Why I tattoo...

Aug 27, 2007 20:01

I consider myself a person bound to security. I do actually like things tidy, but the burning need to go through every paper and itemize everything and cross reference and rearrange and make sense of what is already put away so it's more livable always seems to come first.

I do not like to spend lots of money randomly, though it seems to burn holes in my pockets - it tends to go towards necessary things or stuff that improves quality of life.

I do not like rollercoasters, driving really really fast, police scare the shit out of me, and pain - while sometimes fun to inflict, is rarely a positive thing to experience on the recieving end.

I am still the girl who's mother gave her 20 bucks and said "go have fun" and came back home with a doormat, an ironing board cover, and a soda.

I am still the girl who would much rather buy lots of things I don't love than the one big ticket item I adore. It's a matter of practicality. With many things there are increased odds of both finding enjoyment or use in one of them then there is in buying one item.

Tattoo's come about firstly in my world because I feel a need to dare myself to do something different, to allow myself to be vulnerable to someone else's craftsmanship, to pain, to someone else's order and expertise really in a way that no other part of life demands. Some people will get on that rollercoaster, or that spinnythingy that sucks you to the sides and makes you want to vomit. Not I. Those are definitely NOT for me. But this, this is like another form of hairdying for me. It's more permanent and therfore requires more thought. In the past I have fucked up, just as I have with hairdye, and not thought things through - just said fuck it and ran the risk. I was not happy with the result, but I learned how to own it, and make it mine, how to fix it, and make it better without ever leaving behind the simple fact that I had once thought unwisely and made a mistake. So sometimes a tattoo is not just about allowing yourself to do something different, but forgiving yourself for it too.

The second part a tattoo enters my mind is symbolism. Something sings to me and it resonates inside - as if clanging the bells of awareness, and I need to see something of this externally, i need to see the message and there aren't always words for the message - just an image. Sometimes there are words and an image will speak for the many thousands that appear. That's why it's called symbolism.

If someday I regret getting a tattoo, it will be because I regret something or someone I have been, a choice I have made. I will be forced to accept it or do something drastic to attone for it.
I try to live my life doing as little as possible that I will regret and doing as much as possible so that I won't regret doing nothing.

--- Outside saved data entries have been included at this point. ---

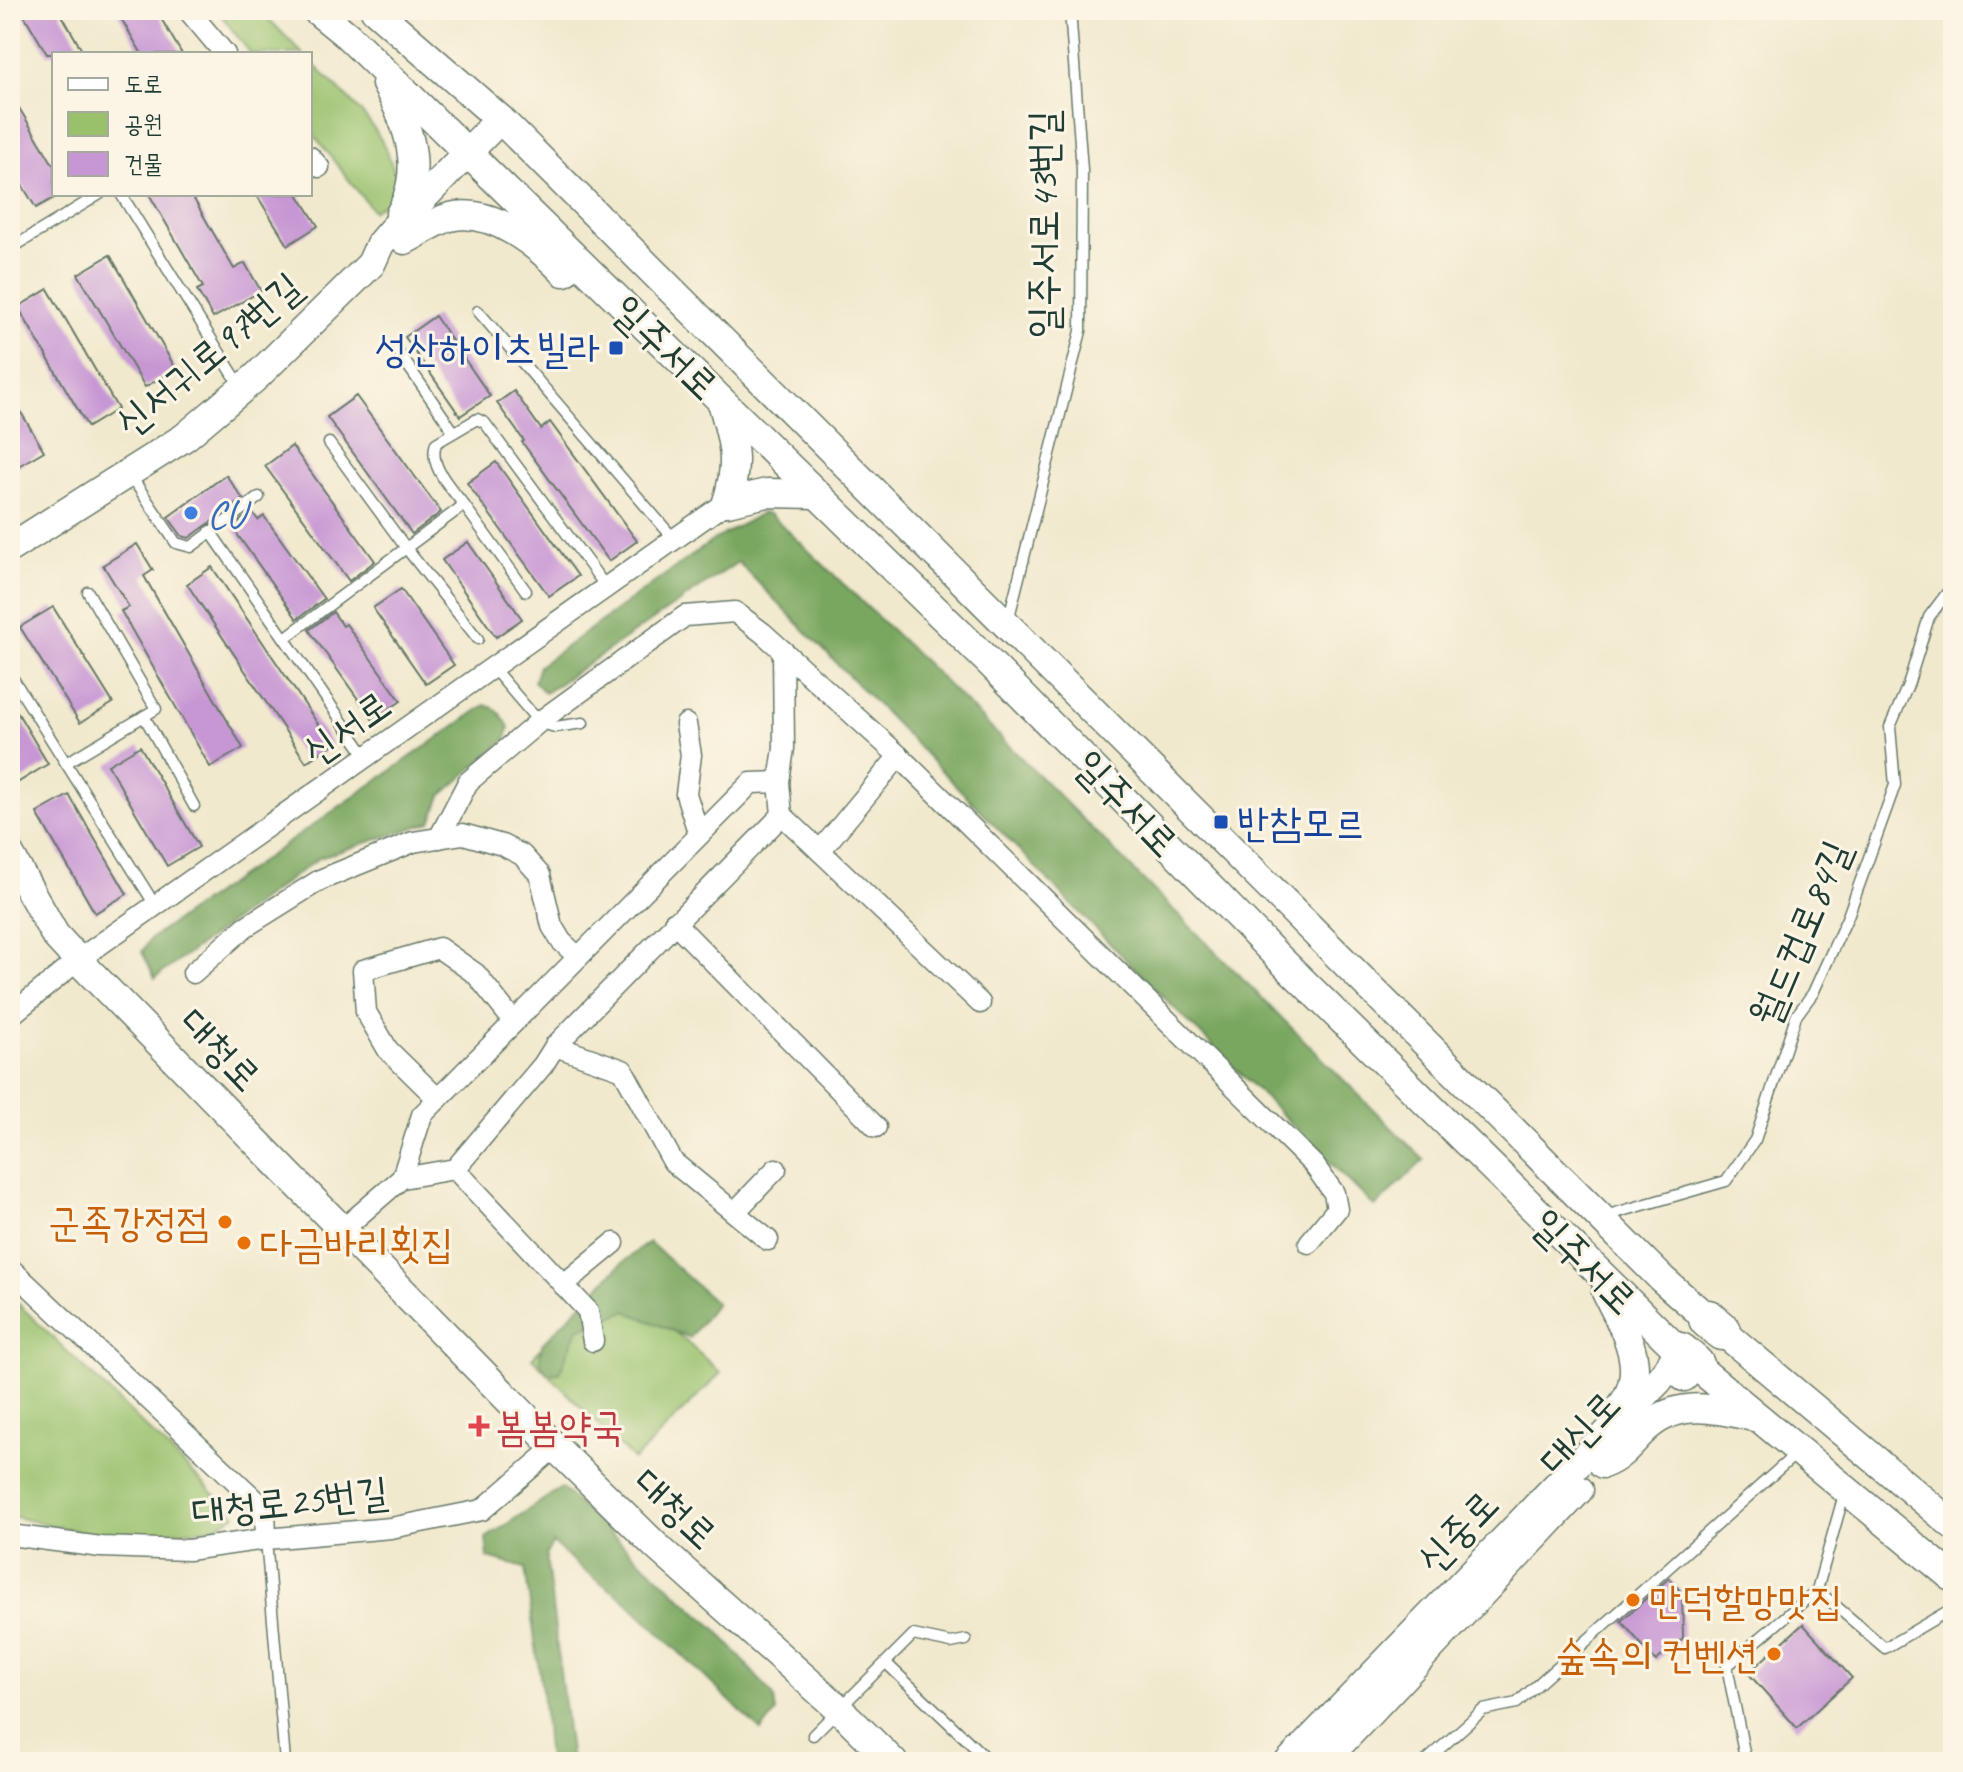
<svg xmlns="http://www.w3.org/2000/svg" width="1963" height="1772" font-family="Caveat,'Poor Story',sans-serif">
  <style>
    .green { fill: #99c16c; stroke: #5c7f50; stroke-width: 2 }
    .forest { fill: #7aa760; stroke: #4c724a; stroke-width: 2 }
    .building { fill: #c797d4 }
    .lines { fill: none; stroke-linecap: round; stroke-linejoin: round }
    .lane-casing { stroke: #68796a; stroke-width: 13 }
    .street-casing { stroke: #68796a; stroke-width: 23 }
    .secondary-casing { stroke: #68796a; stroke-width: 31 }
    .highway-casing { stroke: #68796a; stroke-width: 41 }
    .lane { stroke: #fff; stroke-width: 10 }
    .street { stroke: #fff; stroke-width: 20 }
    .secondary { stroke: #fff; stroke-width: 28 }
    .highway { stroke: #fff; stroke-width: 38 }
    .transit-dot { fill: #1a4fb4; stroke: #fcf5e5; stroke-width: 3 }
    .shop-dot { fill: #3f7fe0; stroke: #fcf5e5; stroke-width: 3 }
    .food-dot { fill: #e8710a; stroke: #fcf5e5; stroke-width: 3 }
    .health-dot { fill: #e0444e; stroke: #fcf5e5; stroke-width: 3 }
    .labels { text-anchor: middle; stroke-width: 6; stroke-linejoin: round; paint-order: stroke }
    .street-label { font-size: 40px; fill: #1f3d34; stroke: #fcf5e5 }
    .transit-label { font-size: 40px; fill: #164399; stroke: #fcf5e5; text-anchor: end }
    .shop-label { font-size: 40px; fill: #366cbe; stroke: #fcf5e5; text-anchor: start }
    .food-label { font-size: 40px; fill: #c56008; stroke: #fcf5e5; text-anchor: end }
    .health-label { font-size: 40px; fill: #be3a42; stroke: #fcf5e5; text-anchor: start }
  </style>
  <rect width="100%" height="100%" fill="#fcf5e5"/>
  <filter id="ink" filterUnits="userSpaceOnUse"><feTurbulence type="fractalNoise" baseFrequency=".0125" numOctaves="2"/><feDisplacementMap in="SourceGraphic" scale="16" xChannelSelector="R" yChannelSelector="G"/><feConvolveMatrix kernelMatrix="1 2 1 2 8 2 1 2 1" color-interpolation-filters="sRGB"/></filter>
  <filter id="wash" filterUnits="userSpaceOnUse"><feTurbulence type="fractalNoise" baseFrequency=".006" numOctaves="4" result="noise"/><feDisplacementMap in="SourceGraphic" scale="32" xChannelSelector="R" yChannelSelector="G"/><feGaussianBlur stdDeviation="1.8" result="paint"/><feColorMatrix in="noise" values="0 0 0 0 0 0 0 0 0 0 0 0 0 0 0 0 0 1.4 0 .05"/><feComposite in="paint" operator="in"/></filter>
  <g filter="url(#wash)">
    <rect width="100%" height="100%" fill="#f1e9cd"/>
    <g class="green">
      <polygon points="217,10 260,10 303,54 251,54"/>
      <path d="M310,61c40,40 76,65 87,124l-10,16 -14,10 -63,-81z"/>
      <polygon points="611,1274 721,1373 634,1460 532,1358"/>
      <polygon points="10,1296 236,1515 211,1529 103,1537 10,1516"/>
    </g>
    <g class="forest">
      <polygon points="762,513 769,514 784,527 938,675 1424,1160 1375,1207 1126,960 738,562 545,693 534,681 539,666 712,541"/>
      <path d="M485,705c12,2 18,12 24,22l-3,12 -65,57 -10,26 -112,36 -164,120 -13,-26 8,-13z"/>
      <polygon points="649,1242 716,1303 690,1338 626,1311 578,1329 559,1373 548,1374 540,1361 542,1344 622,1263"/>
      <polygon points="561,1488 718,1631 774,1697 776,1713 761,1731 625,1600 582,1569 553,1543 546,1554 571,1762 548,1762 542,1691 525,1568 488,1558 486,1538"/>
    </g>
    <g id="blocks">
      <g class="building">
        <polygon points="21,10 59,10 84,54 47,54"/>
        <polygon points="116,10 156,10 182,54 142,54"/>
        <polygon points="10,93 54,166 54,198 36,208 10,165"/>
        <polygon points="149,194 191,194 234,269 245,263 261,291 213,318 197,290 203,287"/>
        <polygon points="256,194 298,194 318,226 288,245"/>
        <polygon points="110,255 176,369 145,387 78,274"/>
        <polygon points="48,289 118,409 88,427 18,307"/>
        <polygon points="435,316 490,396 460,416 405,337"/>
        <polygon points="514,391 541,429 550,422 637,541 609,561 522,442 524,441 497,403"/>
        <polygon points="10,394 44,451 10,471"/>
        <polygon points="356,396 441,512 412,534 327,417"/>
        <polygon points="292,446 375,561 349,581 265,466"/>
        <polygon points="496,462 578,576 549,596 467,483"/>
        <polygon points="226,475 243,499 189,538 182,536 168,517"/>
        <polygon points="252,512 258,520 264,516 324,599 297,619 232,527"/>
        <polygon points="468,542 522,619 496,637 442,560"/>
        <polygon points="137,544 153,570 144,576 243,748 210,767 121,611 129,607 103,565"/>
        <polygon points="212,567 332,745 306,762 187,584"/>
        <polygon points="401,589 454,665 426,684 373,608"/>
        <polygon points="53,607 113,703 80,723 20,627"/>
        <polygon points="333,612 343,626 346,624 401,701 373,720 309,630"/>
        <polygon points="10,700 48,764 17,783 10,771"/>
        <polygon points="140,746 199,847 167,866 108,765"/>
        <polygon points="69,795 127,894 95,913 37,813"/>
        <polygon points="1669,1578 1682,1593 1683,1638 1656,1661 1621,1621"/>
        <polygon points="1803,1624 1852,1678 1797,1728 1748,1673"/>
      </g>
    </g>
  </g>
  <g filter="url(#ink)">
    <use href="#blocks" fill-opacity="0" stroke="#68796a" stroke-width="2"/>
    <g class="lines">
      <defs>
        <g id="lane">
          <polyline points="121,194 241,387"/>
          <polyline points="10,249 100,194"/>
          <polyline points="478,311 674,539"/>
          <polyline points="397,350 454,432"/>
          <polyline points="329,443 406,548 478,639"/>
          <polyline points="130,475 176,543 191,547 259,497"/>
          <polyline points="464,505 526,591"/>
          <polyline points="210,531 366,756"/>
          <polyline points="1008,621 1081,331 1082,170 1070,10"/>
          <path d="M285,638l179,-133c-13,-17 -36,-39 -28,-62l41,-24 8,4 121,164"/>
          <polyline points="492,667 539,722 555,727 583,723"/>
          <polyline points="10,674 155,905"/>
          <polyline points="144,716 194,806"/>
          <polyline points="66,763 156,709 88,592"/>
          <polyline points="1605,1216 1726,1181 1755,1140 1796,1016 1813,993 1848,916 1895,785 1890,727 1908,685 1929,617 1953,585"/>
          <polyline points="266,1539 285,1762"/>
          <polyline points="1817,1590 1885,1648 1953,1608"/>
          <polyline points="886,1663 990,1762"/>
          <polyline points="813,1735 913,1635 951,1643 966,1640"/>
          <polyline points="1425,1762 1483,1710 1517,1703 1798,1452"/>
          <polyline points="1746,1762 1727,1666 1817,1590 1845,1491"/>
        </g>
        <g id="street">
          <polyline points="188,10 225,54"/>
          <polyline points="310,157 319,167"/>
          <polyline points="686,724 691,755 686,794 699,835"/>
          <polyline points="779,782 784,748 783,651"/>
          <polyline points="782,815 980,1003"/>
          <polyline points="439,838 468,782 539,722 685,616 735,612 763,633 899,756 1314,1165 1334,1193 1337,1209 1309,1243"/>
          <polyline points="820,851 899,756"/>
          <polyline points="674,922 876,1127"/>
          <polyline points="193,973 245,927 320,880 413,842 463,834 502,845 522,855 540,875 552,926 561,941 578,957"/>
          <polyline points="10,1016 78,960 727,502"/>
          <polyline points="555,1046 623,1070 673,1162 768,1240"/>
          <polyline points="438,1099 388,1050 366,1012 363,970 439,948 476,974 514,1022"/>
          <polyline points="455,1169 588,1311 593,1341"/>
          <polyline points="735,1212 776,1169"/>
          <polyline points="342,1230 402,1178 455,1169 543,1065 555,1046 782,815 779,782 751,783 422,1115 402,1178"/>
          <polyline points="10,1268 265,1509 266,1539"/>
          <polyline points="563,1285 614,1243"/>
          <polyline points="10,1535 101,1547 188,1550 266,1539 391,1528 482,1510 555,1447"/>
        </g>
        <g id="secondary">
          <polyline points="316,10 348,36 991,664 1278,957 1680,1352 1658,1381 1289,1762"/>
          <polyline points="375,10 500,119 1662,1279 1708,1319"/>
          <path d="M386,84c23,42 39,85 14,130"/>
          <path d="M405,240c14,-7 30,-19 45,-23 41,-10 87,27 114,55"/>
          <path d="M722,402c11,40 18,58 5,100"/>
          <polyline points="727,502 767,493 815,494"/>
          <polyline points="10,548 185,437 256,377 371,264 380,244 391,231 500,119"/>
          <polyline points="10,855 55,935 78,960 555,1447 656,1546 838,1708 893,1762"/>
          <path d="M1606,1292c18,37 45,79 14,116"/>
          <polyline points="1722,1331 1953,1525"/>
          <polyline points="1684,1377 1695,1365 1953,1578"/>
          <path d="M1603,1464c17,-6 26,-19 39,-32 33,-34 70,-24 112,-15"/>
          <polyline points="1323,1762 1579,1490"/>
        </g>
        <g id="highway">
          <polyline points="1708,1319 1722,1331"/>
          <polyline points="1680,1352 1695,1365"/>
        </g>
      </defs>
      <use href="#lane" class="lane-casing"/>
      <use href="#street" class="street-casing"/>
      <use href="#secondary" class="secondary-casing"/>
      <use href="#highway" class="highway-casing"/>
      <use href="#lane" class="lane"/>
      <use href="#street" class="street"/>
      <use href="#secondary" class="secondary"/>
      <use href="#highway" class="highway"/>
    </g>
  </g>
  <g class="transit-dot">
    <rect x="608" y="340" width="16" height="16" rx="4"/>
    <rect x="1213" y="814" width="16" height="16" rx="4"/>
  </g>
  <circle class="shop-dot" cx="191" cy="513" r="8"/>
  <g class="food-dot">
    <circle cx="225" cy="1222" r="8"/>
    <circle cx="244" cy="1243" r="8"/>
    <circle cx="1633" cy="1600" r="8"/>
    <circle cx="1774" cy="1654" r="8"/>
  </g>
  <path class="health-dot" d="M475 1414h8v8h8v8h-8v8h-8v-8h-8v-8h8z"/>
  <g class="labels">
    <g class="street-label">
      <text transform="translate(1043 224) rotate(-90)" y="14">일주서로43번길</text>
      <text transform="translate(666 347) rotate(44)" y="14">일주서로</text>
      <text transform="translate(208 354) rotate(-40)" y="14">신서귀로97번길</text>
      <text transform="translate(346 727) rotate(-35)" y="14">신서로</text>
      <text transform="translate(1127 803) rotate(46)" y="14">일주서로</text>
      <text transform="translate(1800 933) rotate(-67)" y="14">월드컵로84길</text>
      <text transform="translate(221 1049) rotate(46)" y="14">대청로</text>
      <text transform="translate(1585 1261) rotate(45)" y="14">일주서로</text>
      <text transform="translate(1579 1432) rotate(-47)" y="14">대신로</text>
      <text transform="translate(290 1501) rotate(-6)" y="14">대청로25번길</text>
      <text transform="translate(676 1508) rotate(43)" y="14">대청로</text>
      <text transform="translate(1457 1531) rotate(-46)" y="14">신중로</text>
    </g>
    <g class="transit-label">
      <text x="600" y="362">성산하이츠빌라</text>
      <text x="1237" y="836" text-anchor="start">반참모르</text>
    </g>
    <g class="shop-label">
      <text x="207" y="527">CU</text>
    </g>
    <g class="food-label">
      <text x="209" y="1236">군족강정점</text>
      <text x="260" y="1257" text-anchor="start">다금바리횟집</text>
      <text x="1649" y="1614" text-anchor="start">만덕할망맛집</text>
      <text x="1758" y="1668">숲속의 컨벤션</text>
    </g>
    <g class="health-label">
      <text x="495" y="1440">봄봄약국</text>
    </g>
  </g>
  <rect width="1963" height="1772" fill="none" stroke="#fcf5e5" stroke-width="40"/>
  <rect x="52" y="52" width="260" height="144" fill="#fcf5e5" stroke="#a4ab9e" stroke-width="2"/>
  <rect x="68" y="78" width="40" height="12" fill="#ffffff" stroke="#a4ab9e" stroke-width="2"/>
  <text x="124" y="92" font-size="24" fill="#1f3d34">도로</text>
  <rect x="68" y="112" width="40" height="24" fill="#99c16c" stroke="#a4ab9e" stroke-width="2"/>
  <text x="124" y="132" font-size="24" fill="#1f3d34">공원</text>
  <rect x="68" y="152" width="40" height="24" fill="#c797d4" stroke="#a4ab9e" stroke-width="2"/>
  <text x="124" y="172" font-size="24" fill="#1f3d34">건물</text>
</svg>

I don't get tattoo's to impress people, or really to show off. If I did you'd see them in far more prominent places. My tattoo's are apart of me just live every other decision they just happen to be in phsyical form that -can- be seen. I don't get political messages put on me, I probably won't have many if any words tattooed on me beyond the ones that I have a damn good idea aren't ever going to change their meaning on me in a negative way. I don't expect my symbolism to resonate with others, I don't care if it does because -I- don't even make sense or resonate to others and I'm certainly not going to let that affect me - if not one then not the other two I say.

Unlike a picture, unlike a poem, unlike half a dozen other forms of expression out there - a tattoo cannot be ripped, it cannot be burned, it cannot be broken or placed in the trash. Like the rest of a person it can be neglected, forgotten, covered up, touched up, admired, hated, etc... it's a message more to me, the person who bares it, to mark my existance to mark my changes etc.

I don't explain this to convert peoples minds - that's really not my goal. The only goal I have is to offer up some explanation to the confused and curious.